The government of the former British colony pays 30 percent of the costs for refugee children to attend school, but few parents are able to pay the rest, as they cannot legally work while waiting for their status to be approved.
“One of the very negative parts of the system here in Hong Kong is children of asylum seekers and refugees,” said Mark Daly, a principal at law firm Daly and Associates, which focuses on human rights.
Despite being born in Hong Kong and fluent in both English and the Cantonese regional dialect, they are not allowed to work, Daly said.
“They are trying to think about their futures and thinking about decisions they shouldn’t have to make — ‘Where do I go, what do I do, what can I work as?’” he added.
The refugees have become a sensitive topic for residents and politicians, with media often blaming them for a spurt in crime.
Such portrayals feed prejudice, said Rizwan Ullah, an educational adviser of the Pakistani Students’ Association in Hong Kong.
“The stereotypes bring prejudice and that brings discrimination,” he said. “These guys are not criminals. They just want a better situation.”
Politicians have pushed for tighter curbs after the government adopted a screening mechanism in 2014 to select those meeting the refugee criteria set out in international law.

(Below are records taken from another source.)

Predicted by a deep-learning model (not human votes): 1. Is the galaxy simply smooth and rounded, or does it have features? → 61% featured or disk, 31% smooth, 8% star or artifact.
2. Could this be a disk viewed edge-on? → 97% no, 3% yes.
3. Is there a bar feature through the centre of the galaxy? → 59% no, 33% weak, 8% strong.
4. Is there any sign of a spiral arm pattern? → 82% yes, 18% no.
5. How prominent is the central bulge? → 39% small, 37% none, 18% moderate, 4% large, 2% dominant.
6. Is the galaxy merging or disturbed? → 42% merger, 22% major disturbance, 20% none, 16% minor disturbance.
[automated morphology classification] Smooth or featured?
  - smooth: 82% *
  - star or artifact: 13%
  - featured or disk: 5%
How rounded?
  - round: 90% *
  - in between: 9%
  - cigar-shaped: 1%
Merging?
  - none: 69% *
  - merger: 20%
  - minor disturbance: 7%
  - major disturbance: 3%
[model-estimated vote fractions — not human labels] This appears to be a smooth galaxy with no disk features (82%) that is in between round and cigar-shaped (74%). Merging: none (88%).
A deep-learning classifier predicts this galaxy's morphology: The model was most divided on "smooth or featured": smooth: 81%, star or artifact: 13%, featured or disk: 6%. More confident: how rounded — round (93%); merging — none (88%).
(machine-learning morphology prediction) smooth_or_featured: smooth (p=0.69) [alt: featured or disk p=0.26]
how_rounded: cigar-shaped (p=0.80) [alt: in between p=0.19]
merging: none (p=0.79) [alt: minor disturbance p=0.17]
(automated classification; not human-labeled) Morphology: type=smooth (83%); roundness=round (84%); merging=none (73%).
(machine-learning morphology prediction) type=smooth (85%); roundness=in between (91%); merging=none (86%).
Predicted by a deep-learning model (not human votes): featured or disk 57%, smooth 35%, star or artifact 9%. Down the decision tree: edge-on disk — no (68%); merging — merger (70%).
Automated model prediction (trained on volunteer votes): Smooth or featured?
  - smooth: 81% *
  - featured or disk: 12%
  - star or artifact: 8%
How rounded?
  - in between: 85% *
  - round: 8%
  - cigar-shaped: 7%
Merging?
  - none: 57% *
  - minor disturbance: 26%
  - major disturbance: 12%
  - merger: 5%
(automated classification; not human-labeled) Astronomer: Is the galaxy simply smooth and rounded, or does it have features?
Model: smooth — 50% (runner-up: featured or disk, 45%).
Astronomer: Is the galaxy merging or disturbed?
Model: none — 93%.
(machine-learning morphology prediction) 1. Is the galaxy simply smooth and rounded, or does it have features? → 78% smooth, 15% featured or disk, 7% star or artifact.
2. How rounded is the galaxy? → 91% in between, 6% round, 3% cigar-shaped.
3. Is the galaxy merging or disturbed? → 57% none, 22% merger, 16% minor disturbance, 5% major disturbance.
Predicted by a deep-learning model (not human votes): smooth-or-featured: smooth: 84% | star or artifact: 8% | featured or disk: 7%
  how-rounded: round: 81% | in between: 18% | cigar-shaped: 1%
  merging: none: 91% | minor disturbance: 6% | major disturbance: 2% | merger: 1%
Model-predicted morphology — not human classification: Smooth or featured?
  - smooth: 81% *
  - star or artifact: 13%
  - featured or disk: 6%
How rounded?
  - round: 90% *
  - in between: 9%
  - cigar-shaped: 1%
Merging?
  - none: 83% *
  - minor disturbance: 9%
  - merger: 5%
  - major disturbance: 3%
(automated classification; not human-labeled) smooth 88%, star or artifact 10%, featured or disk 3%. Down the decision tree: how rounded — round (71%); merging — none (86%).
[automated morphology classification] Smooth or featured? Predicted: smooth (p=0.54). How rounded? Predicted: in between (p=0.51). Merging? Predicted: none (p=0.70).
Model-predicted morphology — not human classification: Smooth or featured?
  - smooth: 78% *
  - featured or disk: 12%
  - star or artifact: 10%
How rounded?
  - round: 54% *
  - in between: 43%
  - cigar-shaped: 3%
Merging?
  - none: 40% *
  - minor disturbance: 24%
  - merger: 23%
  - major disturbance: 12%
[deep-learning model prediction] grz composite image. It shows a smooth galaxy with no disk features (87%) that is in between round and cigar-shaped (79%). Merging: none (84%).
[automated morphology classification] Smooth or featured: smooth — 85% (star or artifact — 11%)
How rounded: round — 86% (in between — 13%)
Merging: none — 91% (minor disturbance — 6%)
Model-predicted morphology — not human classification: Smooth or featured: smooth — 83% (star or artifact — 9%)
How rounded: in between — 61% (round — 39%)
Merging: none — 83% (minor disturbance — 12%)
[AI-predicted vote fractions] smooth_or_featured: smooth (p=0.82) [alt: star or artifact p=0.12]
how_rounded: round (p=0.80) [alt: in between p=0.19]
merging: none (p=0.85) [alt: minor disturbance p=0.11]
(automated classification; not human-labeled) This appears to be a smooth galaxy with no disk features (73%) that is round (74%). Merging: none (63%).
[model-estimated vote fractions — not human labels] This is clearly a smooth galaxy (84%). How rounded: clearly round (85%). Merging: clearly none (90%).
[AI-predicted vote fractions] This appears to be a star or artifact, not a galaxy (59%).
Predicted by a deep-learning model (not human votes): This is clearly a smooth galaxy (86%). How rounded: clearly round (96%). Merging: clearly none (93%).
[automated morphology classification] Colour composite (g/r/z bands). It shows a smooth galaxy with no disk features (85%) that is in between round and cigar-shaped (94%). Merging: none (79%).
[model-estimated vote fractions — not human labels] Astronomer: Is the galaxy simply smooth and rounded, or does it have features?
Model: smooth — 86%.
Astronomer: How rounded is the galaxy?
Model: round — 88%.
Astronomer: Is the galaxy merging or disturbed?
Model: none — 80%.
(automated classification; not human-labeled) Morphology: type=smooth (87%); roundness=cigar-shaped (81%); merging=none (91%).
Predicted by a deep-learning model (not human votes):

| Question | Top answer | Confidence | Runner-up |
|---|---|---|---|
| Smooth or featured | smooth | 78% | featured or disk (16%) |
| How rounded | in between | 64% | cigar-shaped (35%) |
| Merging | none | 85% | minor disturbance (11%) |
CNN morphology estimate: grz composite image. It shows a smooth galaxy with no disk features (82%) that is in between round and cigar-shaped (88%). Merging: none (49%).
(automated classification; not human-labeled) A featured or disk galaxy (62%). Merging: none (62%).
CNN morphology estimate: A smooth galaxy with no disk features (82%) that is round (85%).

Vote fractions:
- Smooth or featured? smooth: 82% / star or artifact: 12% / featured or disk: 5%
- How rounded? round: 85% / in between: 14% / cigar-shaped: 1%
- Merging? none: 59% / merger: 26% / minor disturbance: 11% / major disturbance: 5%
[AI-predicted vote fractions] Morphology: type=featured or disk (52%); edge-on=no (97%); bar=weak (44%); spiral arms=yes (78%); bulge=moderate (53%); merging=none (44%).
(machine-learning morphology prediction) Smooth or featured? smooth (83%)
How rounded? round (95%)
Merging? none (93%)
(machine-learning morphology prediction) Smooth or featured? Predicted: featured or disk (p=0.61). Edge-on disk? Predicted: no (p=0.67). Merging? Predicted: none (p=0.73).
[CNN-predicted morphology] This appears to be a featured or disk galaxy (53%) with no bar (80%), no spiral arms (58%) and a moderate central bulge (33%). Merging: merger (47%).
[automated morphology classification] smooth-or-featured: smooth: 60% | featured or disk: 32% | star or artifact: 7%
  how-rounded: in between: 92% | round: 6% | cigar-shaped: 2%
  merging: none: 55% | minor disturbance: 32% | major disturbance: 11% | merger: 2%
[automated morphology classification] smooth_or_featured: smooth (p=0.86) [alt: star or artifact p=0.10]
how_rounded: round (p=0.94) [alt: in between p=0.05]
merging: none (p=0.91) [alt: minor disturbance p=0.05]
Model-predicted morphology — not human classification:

“Hong Kong is a very convenient place and our government has been very generous to people who seek asylum,” Liberal Party official Dominic Lee (李梓敬) said.
“This provides a huge incentive for these fake refugees to come to Hong Kong and take advantage,” added Lee, who is demanding repatriation of refugees and camps to house them.
The government did not immediately respond to a request for comment. However, in a legislative document this year, it acknowledged the need to streamline the lengthy screening process.
Over the past five years, it has more than doubled the number of staff handling claims.
For Mohammad Kazi, a former member of the Bangladesh National Party, Hong Kong was the best place to escape the danger he said his family had faced at home.
He hopes to settle in Hong Kong permanently, despite house prices that rank among the world’s highest, but is unable to send his daughters, Shahzia, five, and Samia, six, to school.
“I want my children to have a good future. If we go to Bangladesh, we die,” added Kazi, 40, without giving details of the threat. “Here we are together, we are family.”